Proof of Floyd Cycle Chasing (Tortoise and Hare)
If the preliminary tail is length $T$ and the cycle is length $C$ (so in your picture, $T=3$, $C=6$), we can label the tail nodes (starting at the one farthest from the cycle) as $-T, -(T-1),..., -1$ and the cycle nodes $0, 1, 2, ..., C-1$ (with the cycle node numbering oriented in the direction of travel).
We may use the division algorithm to write $T=kC+r$ where $0\le r<C$.
After $T$ clicks the tortoise is at node $0$ and the hare is at node $r$ (since hare has gone $2T$ steps, of which the first $T$ were in the tail, leaving $T$ steps in the cycle, and $T\equiv r \pmod{C}$).
Assuming $r\ne 0$, after an additional $C-r$ clicks, the tortoise is at node $C-r$; and the hare is at node congruent $\pmod{C}$ to $r+2(C-r)=2C-r\equiv C-r \pmod{C}$. Hence both critters are at node $C-r$. [In the $r=0$ case, you can check that the animals meet at the node $0$.]
The distance from the start at this meeting time is thus $T+C-r=(kC+r)+C-r=(k+1)C$, a multiple of the cycle length, as desired. We can further note, this occurrence is at the first multiple of the cycle length that is greater than or equal to the tail length.
This can be generalized a little, to hare step sizes $>2$ and to the tortoise and hare not necessarily starting on the same node. All step sizes $>2$ work if they start on the same node. If they start on different nodes then only a step size of 2 is guaranteed to work no matter what the cycle length.
Let $T =$ the number of nodes before the start of the cycle. Let $C =$ the length of the cycle. Let $S =$ the step size of the hare (2 for the problem as given).
After $n$ iterations, the tortoise has moved $n$ nodes, and the hare $nS$. The hare and tortoise are on the same node whenever $n \geq T$ and $n-T \equiv nS-T$ mod $C$. So we are looking for solutions of $n(S-1) \equiv 0$ mod $C$ with $n \geq T$.
When $S=2$ as in the problem as given, this is simply $n\equiv0$ mod $C$. This happens exactly when $n$ is a multiple of $C$.
When $S>2$ it also happens on every multiple of $C$, but might also happens at other times if $S-1$ and $C$ are not relatively prime.
That covers starting on the same node. For starting on different nodes, let $h =$ the starting node of the hare, and $t=$ the starting node of the tortoise.

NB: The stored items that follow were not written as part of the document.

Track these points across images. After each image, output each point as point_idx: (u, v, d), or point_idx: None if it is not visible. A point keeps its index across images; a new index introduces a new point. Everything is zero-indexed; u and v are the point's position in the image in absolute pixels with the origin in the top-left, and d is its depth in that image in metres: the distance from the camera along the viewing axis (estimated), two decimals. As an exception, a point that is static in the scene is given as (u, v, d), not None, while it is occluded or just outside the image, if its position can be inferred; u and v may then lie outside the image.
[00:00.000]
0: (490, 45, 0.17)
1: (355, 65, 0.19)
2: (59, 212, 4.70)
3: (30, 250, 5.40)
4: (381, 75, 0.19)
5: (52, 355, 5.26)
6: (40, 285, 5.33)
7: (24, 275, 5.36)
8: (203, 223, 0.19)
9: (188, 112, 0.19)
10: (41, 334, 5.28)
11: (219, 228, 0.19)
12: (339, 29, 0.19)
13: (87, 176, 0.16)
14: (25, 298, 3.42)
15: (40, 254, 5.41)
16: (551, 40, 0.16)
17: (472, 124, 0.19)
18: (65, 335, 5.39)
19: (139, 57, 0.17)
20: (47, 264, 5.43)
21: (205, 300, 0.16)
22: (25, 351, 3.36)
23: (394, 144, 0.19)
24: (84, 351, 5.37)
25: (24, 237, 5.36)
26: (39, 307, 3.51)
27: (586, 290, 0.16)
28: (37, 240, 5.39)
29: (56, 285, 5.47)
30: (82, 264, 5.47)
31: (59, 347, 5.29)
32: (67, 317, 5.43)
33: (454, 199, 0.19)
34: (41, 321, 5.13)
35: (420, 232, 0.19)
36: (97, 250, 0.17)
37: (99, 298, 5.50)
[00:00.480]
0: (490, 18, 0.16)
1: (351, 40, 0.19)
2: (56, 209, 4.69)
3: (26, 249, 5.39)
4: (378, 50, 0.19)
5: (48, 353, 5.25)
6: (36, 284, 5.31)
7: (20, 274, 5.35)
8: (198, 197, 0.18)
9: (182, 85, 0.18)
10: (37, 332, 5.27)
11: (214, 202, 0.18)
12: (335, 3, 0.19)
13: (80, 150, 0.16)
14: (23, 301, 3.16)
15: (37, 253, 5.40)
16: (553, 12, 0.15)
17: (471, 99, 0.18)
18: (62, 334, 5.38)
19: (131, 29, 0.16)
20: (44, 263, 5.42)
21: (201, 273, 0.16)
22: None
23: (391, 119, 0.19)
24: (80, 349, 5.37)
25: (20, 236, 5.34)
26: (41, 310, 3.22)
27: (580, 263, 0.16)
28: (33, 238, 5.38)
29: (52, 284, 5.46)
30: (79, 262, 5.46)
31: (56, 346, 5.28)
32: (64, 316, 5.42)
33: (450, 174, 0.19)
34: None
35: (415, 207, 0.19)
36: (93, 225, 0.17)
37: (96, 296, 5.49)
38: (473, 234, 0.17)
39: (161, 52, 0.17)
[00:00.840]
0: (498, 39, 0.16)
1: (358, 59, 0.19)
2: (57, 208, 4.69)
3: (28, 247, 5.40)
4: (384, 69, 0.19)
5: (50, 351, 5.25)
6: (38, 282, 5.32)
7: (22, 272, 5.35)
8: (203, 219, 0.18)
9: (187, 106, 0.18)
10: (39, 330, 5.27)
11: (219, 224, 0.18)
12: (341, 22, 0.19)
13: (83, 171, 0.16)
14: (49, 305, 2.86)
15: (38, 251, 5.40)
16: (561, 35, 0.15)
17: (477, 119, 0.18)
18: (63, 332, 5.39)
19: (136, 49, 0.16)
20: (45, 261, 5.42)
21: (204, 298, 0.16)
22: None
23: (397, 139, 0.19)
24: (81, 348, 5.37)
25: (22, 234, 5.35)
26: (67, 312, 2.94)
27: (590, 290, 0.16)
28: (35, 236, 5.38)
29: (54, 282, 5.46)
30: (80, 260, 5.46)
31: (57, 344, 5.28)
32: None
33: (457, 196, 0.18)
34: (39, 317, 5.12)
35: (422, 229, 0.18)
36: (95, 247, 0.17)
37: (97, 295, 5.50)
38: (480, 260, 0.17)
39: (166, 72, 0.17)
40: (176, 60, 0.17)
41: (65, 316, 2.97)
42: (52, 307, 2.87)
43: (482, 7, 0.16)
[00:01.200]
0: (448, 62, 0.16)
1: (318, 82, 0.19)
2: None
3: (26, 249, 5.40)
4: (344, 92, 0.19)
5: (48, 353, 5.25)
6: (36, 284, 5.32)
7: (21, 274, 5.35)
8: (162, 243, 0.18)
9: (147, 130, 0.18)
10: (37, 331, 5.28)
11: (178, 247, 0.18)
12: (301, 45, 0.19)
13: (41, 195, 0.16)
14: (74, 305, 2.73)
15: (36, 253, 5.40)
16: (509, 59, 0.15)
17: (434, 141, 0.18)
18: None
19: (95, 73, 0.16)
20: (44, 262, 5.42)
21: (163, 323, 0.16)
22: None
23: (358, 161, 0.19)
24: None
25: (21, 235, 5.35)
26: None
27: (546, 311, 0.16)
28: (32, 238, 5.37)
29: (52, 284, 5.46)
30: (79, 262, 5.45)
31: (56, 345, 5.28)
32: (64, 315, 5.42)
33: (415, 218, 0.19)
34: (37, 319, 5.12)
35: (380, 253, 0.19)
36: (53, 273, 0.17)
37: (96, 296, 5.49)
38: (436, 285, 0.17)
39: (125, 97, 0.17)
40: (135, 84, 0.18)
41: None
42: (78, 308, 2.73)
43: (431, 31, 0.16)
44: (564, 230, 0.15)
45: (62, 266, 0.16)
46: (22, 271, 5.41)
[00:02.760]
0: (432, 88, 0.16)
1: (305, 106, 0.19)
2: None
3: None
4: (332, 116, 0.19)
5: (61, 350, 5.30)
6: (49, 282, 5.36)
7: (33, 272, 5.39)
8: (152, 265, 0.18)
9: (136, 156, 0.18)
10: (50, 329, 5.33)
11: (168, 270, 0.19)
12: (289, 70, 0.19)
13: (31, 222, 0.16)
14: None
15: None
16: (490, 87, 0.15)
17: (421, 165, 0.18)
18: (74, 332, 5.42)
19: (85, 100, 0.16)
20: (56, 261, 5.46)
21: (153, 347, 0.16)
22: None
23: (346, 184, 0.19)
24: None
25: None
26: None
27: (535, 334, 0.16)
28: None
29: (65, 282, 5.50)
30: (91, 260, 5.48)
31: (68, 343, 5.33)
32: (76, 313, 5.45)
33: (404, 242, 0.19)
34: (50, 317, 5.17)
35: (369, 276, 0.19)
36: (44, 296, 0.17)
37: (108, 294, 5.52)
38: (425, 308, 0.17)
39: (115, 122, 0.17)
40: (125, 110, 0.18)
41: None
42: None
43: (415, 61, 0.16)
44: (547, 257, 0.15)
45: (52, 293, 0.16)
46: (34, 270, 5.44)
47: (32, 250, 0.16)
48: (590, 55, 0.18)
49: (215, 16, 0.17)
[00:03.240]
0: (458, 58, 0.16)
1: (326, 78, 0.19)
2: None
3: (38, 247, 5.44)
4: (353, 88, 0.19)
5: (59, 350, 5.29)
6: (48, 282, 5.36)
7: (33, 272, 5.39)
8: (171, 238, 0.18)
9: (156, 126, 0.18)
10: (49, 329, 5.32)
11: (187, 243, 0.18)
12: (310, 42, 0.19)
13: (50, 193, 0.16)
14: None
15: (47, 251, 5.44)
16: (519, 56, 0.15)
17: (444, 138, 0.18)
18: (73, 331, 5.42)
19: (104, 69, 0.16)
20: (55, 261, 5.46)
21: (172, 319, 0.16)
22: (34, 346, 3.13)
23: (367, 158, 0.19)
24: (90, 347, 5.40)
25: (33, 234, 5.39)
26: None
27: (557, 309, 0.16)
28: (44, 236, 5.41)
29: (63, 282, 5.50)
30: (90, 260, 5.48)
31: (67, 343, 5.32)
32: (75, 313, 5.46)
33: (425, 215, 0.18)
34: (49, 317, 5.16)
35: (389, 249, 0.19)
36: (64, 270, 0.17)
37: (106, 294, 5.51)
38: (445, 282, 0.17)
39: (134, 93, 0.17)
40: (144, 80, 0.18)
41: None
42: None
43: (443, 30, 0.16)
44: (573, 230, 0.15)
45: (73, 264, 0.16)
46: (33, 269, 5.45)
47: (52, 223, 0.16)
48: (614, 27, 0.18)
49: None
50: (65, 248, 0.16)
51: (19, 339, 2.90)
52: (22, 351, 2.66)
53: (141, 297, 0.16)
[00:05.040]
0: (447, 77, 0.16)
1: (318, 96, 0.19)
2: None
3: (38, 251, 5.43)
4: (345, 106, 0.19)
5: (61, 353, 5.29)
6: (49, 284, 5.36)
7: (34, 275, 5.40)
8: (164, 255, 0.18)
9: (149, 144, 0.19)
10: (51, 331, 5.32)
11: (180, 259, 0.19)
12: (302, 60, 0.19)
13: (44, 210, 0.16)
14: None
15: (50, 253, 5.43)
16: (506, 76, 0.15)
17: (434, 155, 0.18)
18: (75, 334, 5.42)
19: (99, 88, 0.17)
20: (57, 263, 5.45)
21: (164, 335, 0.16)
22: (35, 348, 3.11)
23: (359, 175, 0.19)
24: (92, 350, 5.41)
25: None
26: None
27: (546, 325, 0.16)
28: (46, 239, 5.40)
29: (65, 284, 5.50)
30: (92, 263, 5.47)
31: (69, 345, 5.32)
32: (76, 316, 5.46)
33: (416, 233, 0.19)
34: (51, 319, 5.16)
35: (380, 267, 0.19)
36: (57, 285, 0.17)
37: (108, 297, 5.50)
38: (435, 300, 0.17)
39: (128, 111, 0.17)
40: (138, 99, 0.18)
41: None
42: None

Then we need to solve $n(S-1) \equiv t-h$ mod $C$ instead of $n(S-1) \equiv 0$, subject to $t+n\geq T$.
When $S=2$, that is $n\equiv t-h$ mod $C$, which has $n = t-h+kC$ as solutions for all integers $k$. When $S>2$ it is possible that $n(S-1)\equiv t-h$ mod $C$ has no solutions.
Actually, you can even generalize some more, letting the tortoise have a step size $>1$. As long as the tortoise and hare start on the same node, and the hare has a larger step size than the tortoise, it will still work. If $S_h$ is the hare's step size and $S_t$ is the tortoise's step size, then instead of $n(S-1)\equiv 0$ mod $C$ we have to solve $n(S_h-S_t)\equiv 0$ mod $C$.